As head of the CDU, too, Kohl had to be a master networker. The party is a federation of 15 regional associations, some of them quite powerful and self-confident. In the regions, the CDU chairman has to deal, like a medieval king, with princes and dukes who will not always accept instructions from above. (Kohl himself had once been a duke at the top of the Rhineland-Palatinate CDU.) If necessary, King Kohl sought alliances with the local barons against the regional higher nobility.
Until reunification, Kohl's position as party leader was challenged almost every year from within the CDU and from the CSU under Franz Josef Strauss. But after 1990, there was no longer any rival or critic who could challenge him. Only from then on did the CDU become truly patriarchal.
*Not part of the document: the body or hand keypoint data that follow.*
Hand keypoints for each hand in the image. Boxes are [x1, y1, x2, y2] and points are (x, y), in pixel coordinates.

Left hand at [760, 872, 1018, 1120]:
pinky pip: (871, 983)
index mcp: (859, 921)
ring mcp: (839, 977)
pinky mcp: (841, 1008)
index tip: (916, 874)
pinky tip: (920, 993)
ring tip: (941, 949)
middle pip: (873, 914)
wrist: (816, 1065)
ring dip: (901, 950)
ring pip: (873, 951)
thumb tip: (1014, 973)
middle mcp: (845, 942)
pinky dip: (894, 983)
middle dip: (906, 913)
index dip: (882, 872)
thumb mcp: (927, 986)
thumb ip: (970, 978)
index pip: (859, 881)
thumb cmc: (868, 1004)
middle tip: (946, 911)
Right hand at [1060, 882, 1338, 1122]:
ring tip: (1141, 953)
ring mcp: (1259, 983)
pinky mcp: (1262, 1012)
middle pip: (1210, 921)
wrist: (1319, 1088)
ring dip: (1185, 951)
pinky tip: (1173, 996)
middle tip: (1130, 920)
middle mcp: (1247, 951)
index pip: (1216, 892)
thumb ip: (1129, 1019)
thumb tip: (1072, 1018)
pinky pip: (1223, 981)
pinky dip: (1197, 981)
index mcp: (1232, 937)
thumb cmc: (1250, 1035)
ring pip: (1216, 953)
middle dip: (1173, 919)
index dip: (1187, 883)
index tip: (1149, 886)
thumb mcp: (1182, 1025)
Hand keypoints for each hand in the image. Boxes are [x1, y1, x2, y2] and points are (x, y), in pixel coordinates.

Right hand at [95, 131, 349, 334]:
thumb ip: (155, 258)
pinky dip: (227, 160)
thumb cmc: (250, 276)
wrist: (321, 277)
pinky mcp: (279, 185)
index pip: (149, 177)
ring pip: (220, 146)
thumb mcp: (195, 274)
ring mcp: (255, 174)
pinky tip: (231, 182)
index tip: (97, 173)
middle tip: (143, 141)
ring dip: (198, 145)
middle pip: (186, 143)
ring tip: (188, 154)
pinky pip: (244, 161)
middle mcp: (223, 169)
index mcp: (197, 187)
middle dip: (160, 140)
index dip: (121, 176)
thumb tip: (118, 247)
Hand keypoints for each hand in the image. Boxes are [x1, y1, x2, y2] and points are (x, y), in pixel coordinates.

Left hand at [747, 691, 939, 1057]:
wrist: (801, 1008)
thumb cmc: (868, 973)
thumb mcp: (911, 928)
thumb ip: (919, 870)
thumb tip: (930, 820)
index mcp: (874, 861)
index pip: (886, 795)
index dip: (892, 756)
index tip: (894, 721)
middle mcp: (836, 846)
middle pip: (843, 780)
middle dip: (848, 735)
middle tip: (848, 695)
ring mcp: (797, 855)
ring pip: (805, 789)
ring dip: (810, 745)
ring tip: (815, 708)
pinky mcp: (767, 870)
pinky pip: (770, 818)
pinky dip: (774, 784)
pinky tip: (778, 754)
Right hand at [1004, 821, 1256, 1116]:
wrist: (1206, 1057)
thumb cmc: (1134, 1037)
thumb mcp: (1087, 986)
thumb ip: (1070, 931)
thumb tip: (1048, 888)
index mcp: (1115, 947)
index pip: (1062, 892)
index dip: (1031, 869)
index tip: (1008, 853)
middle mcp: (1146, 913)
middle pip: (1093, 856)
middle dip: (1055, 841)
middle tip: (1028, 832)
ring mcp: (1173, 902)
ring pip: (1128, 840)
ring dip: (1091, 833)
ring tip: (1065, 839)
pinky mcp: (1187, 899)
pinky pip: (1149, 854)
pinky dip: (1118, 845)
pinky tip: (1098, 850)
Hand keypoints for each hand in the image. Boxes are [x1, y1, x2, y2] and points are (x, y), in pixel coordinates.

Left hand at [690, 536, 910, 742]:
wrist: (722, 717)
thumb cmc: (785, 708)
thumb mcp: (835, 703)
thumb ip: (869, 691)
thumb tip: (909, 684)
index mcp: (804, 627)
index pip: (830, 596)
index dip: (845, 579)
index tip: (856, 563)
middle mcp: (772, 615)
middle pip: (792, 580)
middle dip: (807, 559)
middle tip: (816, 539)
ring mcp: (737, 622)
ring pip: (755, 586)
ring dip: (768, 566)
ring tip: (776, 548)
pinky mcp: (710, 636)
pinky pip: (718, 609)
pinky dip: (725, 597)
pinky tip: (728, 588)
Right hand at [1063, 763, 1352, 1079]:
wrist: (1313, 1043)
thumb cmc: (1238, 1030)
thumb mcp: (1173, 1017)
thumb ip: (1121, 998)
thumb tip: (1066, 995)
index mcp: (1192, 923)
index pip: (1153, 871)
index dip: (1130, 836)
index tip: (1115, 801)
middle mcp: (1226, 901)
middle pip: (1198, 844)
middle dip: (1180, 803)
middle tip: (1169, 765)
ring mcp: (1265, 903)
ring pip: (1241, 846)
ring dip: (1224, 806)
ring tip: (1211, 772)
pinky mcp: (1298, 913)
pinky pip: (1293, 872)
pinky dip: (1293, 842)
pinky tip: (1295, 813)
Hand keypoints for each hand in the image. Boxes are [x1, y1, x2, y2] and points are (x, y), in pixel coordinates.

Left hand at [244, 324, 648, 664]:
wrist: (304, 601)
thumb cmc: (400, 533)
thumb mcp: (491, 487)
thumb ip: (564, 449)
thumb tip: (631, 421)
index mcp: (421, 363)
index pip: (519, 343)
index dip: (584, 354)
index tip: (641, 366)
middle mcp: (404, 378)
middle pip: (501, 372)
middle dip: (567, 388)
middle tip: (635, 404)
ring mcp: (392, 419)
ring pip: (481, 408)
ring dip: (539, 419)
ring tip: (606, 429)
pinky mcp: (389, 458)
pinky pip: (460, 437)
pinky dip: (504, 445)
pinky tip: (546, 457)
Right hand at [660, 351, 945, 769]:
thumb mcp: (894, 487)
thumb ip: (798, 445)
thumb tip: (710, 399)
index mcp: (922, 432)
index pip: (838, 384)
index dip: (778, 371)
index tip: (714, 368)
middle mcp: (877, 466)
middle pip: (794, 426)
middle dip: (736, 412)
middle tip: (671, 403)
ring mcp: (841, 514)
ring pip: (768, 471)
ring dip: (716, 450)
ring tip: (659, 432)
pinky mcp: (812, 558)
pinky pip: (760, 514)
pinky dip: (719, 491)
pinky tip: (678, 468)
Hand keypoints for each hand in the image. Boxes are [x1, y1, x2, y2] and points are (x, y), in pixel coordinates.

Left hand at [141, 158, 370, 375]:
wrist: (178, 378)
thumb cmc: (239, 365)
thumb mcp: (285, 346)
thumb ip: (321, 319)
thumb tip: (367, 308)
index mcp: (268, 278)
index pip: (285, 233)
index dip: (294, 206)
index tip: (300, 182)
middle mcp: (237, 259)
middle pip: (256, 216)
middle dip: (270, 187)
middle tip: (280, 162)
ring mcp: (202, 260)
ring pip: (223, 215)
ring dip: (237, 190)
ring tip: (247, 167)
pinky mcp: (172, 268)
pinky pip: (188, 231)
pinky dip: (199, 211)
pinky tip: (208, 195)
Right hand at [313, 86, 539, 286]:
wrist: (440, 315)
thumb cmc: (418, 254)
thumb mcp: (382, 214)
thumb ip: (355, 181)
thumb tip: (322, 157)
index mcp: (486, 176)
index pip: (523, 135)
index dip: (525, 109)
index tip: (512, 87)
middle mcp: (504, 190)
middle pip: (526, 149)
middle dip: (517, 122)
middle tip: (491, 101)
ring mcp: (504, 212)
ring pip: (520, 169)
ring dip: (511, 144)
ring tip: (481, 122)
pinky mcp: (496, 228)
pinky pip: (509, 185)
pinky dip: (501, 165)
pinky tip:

But Kohl still remained cautious, minimising risks to his power. Behind the scenes he would mediate political conflicts, and only after becoming sure of a clear majority would he proclaim his own decision. (When things meant a great deal to him, he did not shun a battle. This was true for the deployment of US cruise missiles in 1983, and the introduction of the euro against a reluctant public opinion in 1998.)
But the central position the CDU held in Kohl's thinking (and its overwhelming importance as a source of his power) explains why he broke the law-seemingly without remorse. He felt he acted legitimately because he was serving a higher cause. Of course his behaviour also confirms the age-old truth that, after many years in power, the mighty lose the ability to distinguish between their own interest, their party's interest, and the public interest: if it's good for me, it's good for my party; and if it's good for my party, it's good for the country. Add to that the belief that nobody will ever detect your irregularities, and you come to feel invincible.
The fall of Kohl's network is part of a wider trend in German political (and business) culture-a trend towards increased transparency and arguing out conflict more openly. This is underpinned by a generation shift as the reins of power pass to those aged between 40 and 50.
In Germany's other big party, the same trends are visible. The SPD's crony system in North Rhine-Westphalia (and its abuse of the state bank, the Westdeutsche Landesbank) has also been coming to light-though in the shade of the CDU's more dramatic crisis. Consider also the difficulties Chancellor Schr?der, like his predecessor, is having in forging an "alliance for jobs" between the state, trade unions and employers' associations. Globalisation undermines cartels and forms of consensus which can only work in relatively closed systems. Germany is not a closed shop any longer-as the Vodafone takeover of Mannesmann underlines.
Social consensus has been one of the bases of the Federal Republic's success. We are now approaching the end of an era in which hard decisions could be unanimously postponed at round tables. Helmut Kohl's politics of private fixes will no longer suffice.